Long-term writer, in his last works John le Carré did not exceed 200 pages. Silverview, the novel that his son found in a drawer, the novelty of Le Carré that we no longer expected, advances with a speed of writing and plot that seems dictated by the urgency to say everything as soon as possible, when there is still time. Le Carré was like those novelists of another era who recreated the physical appearance of the characters and the settings in which they move, in order to portray them with maximum precision of temperament and class. Le Carré’s characters burst into stories with the physical power of Dickens’s, with a suggestion of individuality that is even more striking in this time of self-absorbed subjectivities, softened from contemplating themselves so much.

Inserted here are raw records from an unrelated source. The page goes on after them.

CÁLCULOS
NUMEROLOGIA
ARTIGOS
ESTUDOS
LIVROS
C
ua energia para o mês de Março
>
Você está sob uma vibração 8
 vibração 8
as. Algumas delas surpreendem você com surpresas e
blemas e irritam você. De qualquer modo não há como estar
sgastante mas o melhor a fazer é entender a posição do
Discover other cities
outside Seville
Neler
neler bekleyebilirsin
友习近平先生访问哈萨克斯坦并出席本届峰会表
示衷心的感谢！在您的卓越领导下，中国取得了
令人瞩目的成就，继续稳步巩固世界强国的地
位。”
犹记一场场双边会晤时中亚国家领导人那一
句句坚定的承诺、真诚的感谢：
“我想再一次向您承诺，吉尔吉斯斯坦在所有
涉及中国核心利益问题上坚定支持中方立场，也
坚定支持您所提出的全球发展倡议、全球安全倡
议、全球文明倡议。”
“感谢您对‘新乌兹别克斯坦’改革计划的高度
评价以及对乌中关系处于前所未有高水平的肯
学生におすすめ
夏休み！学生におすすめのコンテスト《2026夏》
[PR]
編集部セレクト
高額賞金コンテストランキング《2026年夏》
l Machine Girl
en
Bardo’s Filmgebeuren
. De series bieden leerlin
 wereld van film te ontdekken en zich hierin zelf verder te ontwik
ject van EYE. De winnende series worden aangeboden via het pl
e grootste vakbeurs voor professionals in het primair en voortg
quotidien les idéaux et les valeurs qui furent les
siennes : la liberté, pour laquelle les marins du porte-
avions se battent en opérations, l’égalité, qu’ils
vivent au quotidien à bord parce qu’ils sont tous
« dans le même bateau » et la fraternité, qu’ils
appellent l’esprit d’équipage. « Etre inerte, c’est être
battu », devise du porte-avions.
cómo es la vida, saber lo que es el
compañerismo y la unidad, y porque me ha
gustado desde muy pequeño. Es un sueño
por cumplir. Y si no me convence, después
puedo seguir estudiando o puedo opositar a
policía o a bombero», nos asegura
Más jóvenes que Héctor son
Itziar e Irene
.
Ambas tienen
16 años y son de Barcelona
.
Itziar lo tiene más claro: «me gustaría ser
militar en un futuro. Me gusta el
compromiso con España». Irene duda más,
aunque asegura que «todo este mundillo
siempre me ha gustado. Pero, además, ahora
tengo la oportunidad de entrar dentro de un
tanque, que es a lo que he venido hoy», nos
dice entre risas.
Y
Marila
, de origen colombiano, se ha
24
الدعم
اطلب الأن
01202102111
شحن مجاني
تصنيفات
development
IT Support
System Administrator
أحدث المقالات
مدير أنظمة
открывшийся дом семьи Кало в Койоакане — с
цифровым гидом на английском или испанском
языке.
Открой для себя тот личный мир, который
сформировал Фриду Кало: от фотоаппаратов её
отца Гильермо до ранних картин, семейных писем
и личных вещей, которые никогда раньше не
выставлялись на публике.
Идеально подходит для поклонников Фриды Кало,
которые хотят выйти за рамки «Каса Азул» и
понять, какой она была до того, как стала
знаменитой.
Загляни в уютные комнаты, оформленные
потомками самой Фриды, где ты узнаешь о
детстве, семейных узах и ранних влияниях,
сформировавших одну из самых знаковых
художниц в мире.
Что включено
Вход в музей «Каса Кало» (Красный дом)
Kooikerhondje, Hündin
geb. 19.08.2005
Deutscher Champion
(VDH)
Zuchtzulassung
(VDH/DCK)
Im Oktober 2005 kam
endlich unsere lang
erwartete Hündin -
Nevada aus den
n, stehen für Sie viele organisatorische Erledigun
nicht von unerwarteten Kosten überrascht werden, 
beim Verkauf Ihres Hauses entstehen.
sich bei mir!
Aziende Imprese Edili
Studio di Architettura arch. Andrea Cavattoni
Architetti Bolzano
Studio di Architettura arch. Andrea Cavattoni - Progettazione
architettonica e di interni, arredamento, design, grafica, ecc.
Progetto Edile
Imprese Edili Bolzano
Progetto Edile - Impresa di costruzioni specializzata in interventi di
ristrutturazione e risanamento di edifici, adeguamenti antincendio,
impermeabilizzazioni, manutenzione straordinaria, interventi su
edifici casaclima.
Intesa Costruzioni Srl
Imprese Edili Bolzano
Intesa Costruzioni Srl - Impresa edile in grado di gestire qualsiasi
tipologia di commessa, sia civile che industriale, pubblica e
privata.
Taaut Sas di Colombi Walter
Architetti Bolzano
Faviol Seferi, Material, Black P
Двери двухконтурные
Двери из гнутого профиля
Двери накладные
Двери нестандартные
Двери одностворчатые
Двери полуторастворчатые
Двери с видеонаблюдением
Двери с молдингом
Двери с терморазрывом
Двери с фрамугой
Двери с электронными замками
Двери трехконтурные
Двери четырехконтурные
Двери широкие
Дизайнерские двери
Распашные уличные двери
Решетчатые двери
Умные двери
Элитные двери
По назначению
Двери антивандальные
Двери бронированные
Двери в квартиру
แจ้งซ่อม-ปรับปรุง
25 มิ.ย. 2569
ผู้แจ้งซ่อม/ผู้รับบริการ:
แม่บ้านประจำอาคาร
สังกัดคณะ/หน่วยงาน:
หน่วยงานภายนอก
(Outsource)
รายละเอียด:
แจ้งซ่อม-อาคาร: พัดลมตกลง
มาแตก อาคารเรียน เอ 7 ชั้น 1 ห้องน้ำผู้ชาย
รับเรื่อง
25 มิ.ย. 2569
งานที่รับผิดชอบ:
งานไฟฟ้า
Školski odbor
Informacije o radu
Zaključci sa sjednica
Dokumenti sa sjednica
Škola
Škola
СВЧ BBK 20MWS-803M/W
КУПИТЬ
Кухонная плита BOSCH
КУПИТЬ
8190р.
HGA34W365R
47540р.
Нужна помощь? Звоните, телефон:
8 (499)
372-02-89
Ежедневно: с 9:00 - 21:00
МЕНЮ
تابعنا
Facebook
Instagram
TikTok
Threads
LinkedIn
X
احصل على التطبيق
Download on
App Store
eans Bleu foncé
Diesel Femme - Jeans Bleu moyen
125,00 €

In Silverview Le Carré is, once again, a genre novelist and a political writer, as focused on weaving an uncompromising plot as he is in showing the machinations of the masters of the world and the way in which the best intentions are corrupted and personal destinies , the game of loyalty and betrayal, of courage and cowardice, honesty and cynicism, end up being confused in a shadow theater where it is always the innocent and the weak who end up paying the highest price. In Silverview the verb tense frequently drifts from the past to the present, as if to accelerate the urgency of the story, and the sentences are short and schematic, like notes that would have to be developed later. Le Carré’s prose is a fine-tuned and flexible instrument that serves equally well to give life to a conversation shot through with dissimulation and threat as it does to portray an inhospitable landscape on the seashore or the ashen atmosphere in an office where listless spies spend time waiting. The retirement. It is the world of John le Carré, the territory he founded, the one his readers continue to inhabit.